◆ Activity
Revise the tablet interview summary below, starting with "Ali Davar from" and going on through "a huge transformation.", so that "trackpad" replaces "mouse".

◆ Provided passage
╭──

Linda sat down with Mathew Ingram, a co-founder of the meshwest conference and a senior writer at GigaOm.com, one of the leading technology blog networks in the US. He writes about the evolution of media and content and all that involves, including social media, Google, and the web in general.
http://www.youtube.com/watch?v=EjtXzJDowL8
As the sound in the video is a bit iffy, here is a summary of the conversation:
How are tablets changing consumer behavior?
Tablets are changing the way people consume media. Certainly the way I consume media. I've always been a voracious reader – newspapers, magazine and books. Now I virtually read nothing in printed format.
Ali Davar from Zite, the iPad magazine that learns from your reading preferences, talks about how reading on the tablet is a much better experience than reading on a computer. The fact that you touch the device – swiping, pinching, zooming – instead of using a mouse makes reading a tactile thing, as it always has been with printed newspapers and magazines. This changes the way you think about the media you are consuming. You are no longer passively sitting there but are interacting with the content. To me, this is the single biggest shift with digital content. It allows interactivity. Whether it's comments on a newspaper story or blog, or Twitter or Facebook, the fact that a reader can interact with me and I can interact with them around the content that I'm writing is a huge transformation.
How about an example of a publisher that's done a great job integrating or exploiting social media?
Everyone is experimenting right now. One of my favorite examples is The Guardian which is very forward thinking when it comes to digital. They are owned by a trust and therefore not driven as much by returns as public companies are. The Guardian is more interested if their content is reaching readers and they are embracing content from non-journalists. They have an open blog network, Comment is free, where anyone can contribute:
And last year they launched an open API, a programming interface for their content. They are effectively saying 'We don't care if you use our content. Build it into your service and either license it from us or give us a share of the ad revenue'.

╰──

◆ Stored data
╭──

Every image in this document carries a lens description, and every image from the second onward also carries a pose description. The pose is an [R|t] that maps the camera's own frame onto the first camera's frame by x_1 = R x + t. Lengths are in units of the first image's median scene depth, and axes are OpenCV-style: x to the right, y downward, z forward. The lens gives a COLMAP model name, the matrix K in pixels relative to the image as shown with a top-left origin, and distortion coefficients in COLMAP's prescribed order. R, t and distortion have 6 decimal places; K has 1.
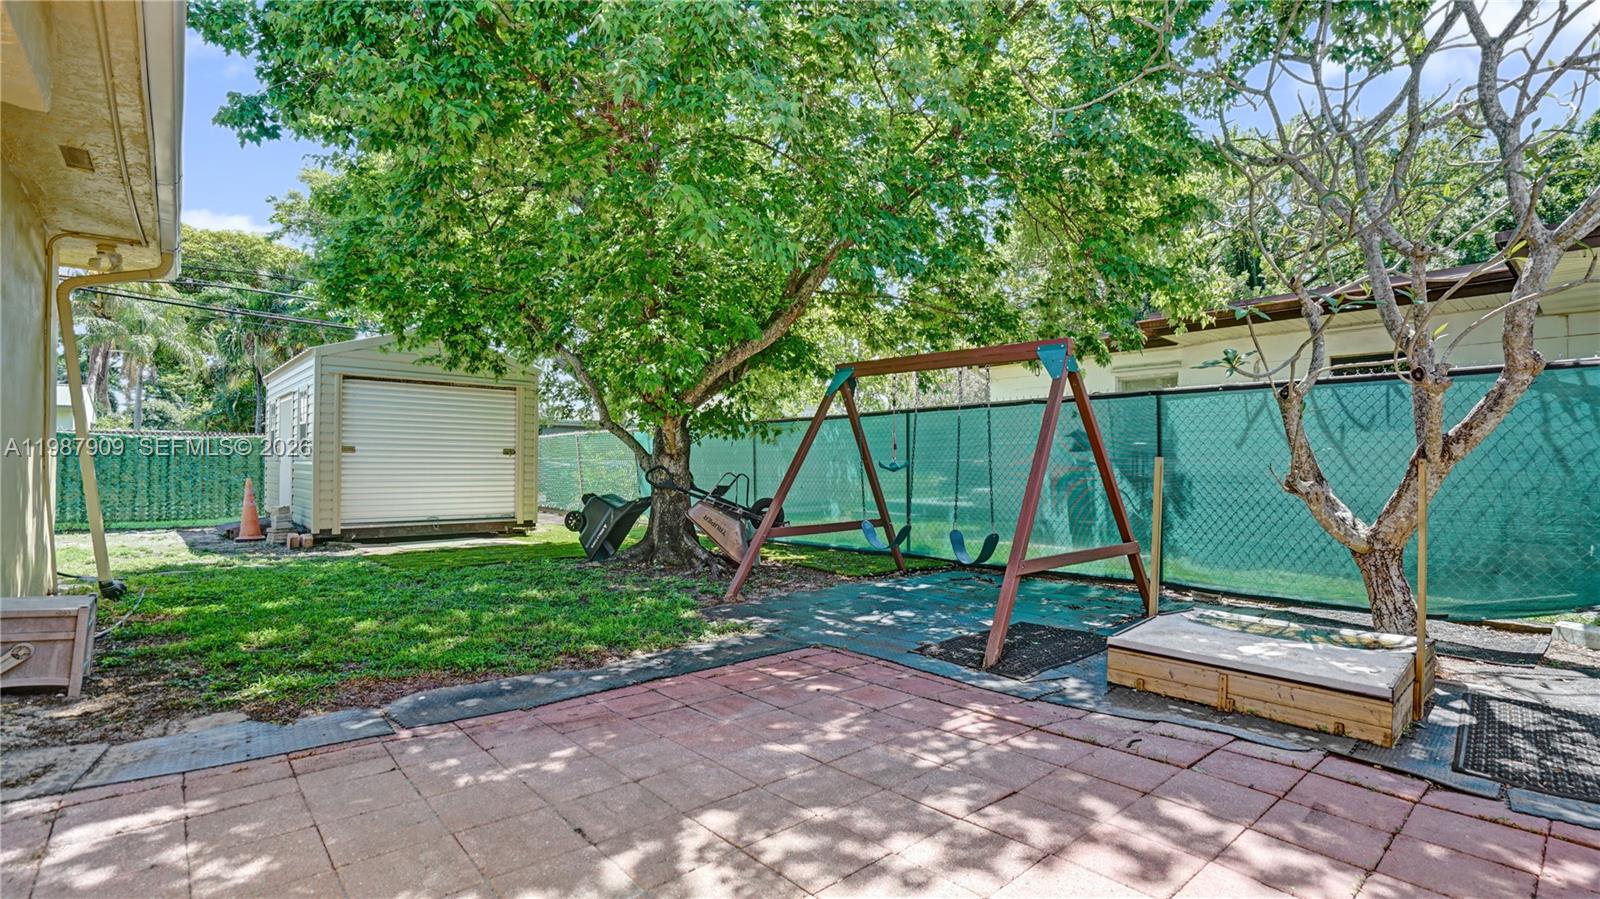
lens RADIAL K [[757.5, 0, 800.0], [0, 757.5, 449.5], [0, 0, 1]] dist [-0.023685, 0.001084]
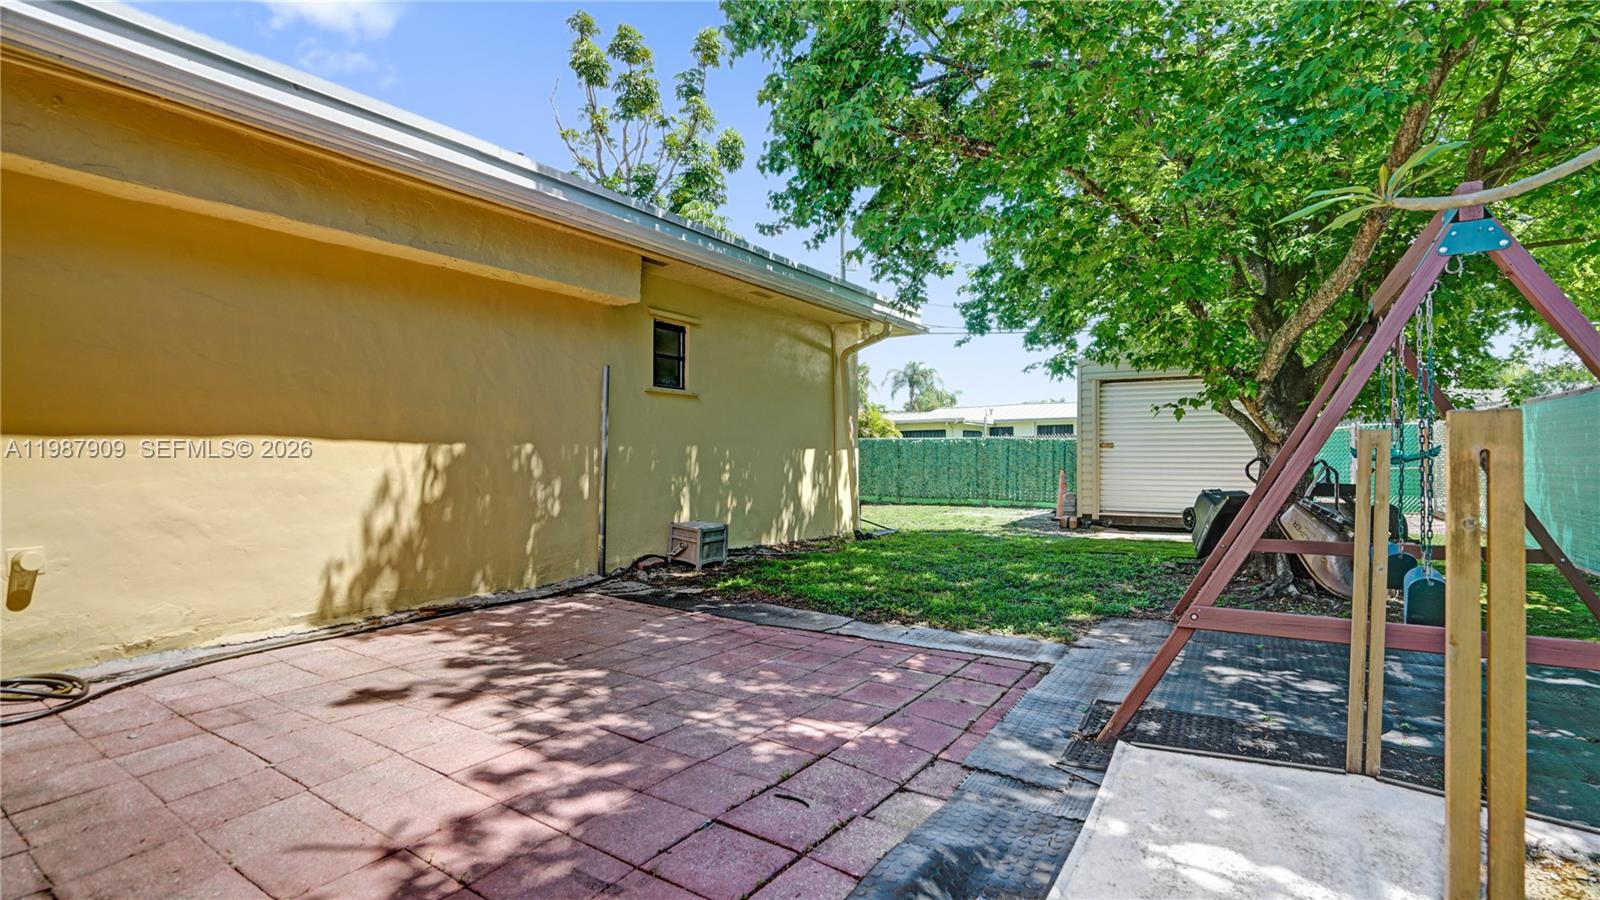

╰──

◆ Exercise response
Ali Davar from Zite, the iPad magazine that learns from your reading preferences, talks about how reading on the tablet is a much better experience than reading on a computer. The fact that you touch the device – swiping, pinching, zooming – instead of using a trackpad makes reading a tactile thing, as it always has been with printed newspapers and magazines. This changes the way you think about the media you are consuming. You are no longer passively sitting there but are interacting with the content. To me, this is the single biggest shift with digital content. It allows interactivity. Whether it's comments on a newspaper story or blog, or Twitter or Facebook, the fact that a reader can interact with me and I can interact with them around the content that I'm writing is a huge transformation.